*** Opening of Extracted entries ***
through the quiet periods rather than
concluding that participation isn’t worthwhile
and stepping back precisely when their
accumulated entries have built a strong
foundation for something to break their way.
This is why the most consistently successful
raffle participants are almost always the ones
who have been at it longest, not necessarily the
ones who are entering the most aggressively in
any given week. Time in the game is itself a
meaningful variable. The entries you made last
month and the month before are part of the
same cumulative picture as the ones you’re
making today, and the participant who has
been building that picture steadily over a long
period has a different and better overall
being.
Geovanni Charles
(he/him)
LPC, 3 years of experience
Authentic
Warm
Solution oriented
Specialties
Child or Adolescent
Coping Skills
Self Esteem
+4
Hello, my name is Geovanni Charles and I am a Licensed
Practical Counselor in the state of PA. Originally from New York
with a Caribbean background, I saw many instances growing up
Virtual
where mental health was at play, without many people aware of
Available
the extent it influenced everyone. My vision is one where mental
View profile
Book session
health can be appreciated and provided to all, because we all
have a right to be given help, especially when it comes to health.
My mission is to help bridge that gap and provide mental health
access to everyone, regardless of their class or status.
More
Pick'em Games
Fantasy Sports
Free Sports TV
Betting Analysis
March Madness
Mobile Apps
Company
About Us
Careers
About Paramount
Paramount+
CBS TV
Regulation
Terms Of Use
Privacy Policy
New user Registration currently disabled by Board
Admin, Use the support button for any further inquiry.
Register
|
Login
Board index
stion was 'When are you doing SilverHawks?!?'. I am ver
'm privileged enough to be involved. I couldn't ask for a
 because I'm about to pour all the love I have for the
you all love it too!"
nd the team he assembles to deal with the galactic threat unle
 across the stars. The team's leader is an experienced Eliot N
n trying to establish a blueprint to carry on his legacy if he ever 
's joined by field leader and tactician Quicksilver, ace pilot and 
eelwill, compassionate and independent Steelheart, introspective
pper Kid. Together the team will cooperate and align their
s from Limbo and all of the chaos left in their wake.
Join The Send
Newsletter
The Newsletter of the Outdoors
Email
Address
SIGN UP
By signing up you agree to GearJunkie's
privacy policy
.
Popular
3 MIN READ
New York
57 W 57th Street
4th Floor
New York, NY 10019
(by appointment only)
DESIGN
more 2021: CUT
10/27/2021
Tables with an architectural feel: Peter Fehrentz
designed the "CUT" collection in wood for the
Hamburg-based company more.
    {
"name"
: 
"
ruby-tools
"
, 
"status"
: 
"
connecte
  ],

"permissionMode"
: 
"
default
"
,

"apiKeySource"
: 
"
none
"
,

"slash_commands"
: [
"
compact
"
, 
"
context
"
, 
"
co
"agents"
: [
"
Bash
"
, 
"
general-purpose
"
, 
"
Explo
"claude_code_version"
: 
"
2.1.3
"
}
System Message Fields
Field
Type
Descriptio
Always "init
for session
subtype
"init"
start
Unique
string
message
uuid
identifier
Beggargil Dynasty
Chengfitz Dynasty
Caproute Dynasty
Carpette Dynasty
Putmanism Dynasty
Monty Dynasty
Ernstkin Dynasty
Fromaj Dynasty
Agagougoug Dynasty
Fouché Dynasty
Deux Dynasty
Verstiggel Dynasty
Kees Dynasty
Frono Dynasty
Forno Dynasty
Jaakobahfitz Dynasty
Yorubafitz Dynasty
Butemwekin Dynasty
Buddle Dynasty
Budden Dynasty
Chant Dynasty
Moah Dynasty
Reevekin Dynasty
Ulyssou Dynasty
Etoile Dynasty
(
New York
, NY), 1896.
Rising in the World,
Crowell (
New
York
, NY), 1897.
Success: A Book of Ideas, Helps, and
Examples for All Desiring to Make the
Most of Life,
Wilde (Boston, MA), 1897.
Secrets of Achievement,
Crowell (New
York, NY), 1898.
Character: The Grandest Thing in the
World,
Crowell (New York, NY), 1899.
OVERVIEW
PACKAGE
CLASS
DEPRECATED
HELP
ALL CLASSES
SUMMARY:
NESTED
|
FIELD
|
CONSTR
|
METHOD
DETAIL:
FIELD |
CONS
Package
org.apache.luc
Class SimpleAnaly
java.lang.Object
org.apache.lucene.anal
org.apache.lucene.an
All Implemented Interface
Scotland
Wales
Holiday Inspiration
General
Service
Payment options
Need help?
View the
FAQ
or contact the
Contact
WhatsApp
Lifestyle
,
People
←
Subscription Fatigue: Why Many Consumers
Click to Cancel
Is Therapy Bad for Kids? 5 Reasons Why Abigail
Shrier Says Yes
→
*** Close of Extracted entries ***
Lines with the word "picture" in them are the answer; report each one from the data.

**Completed task:**
same cumulative picture as the ones you’re
been building that picture steadily over a long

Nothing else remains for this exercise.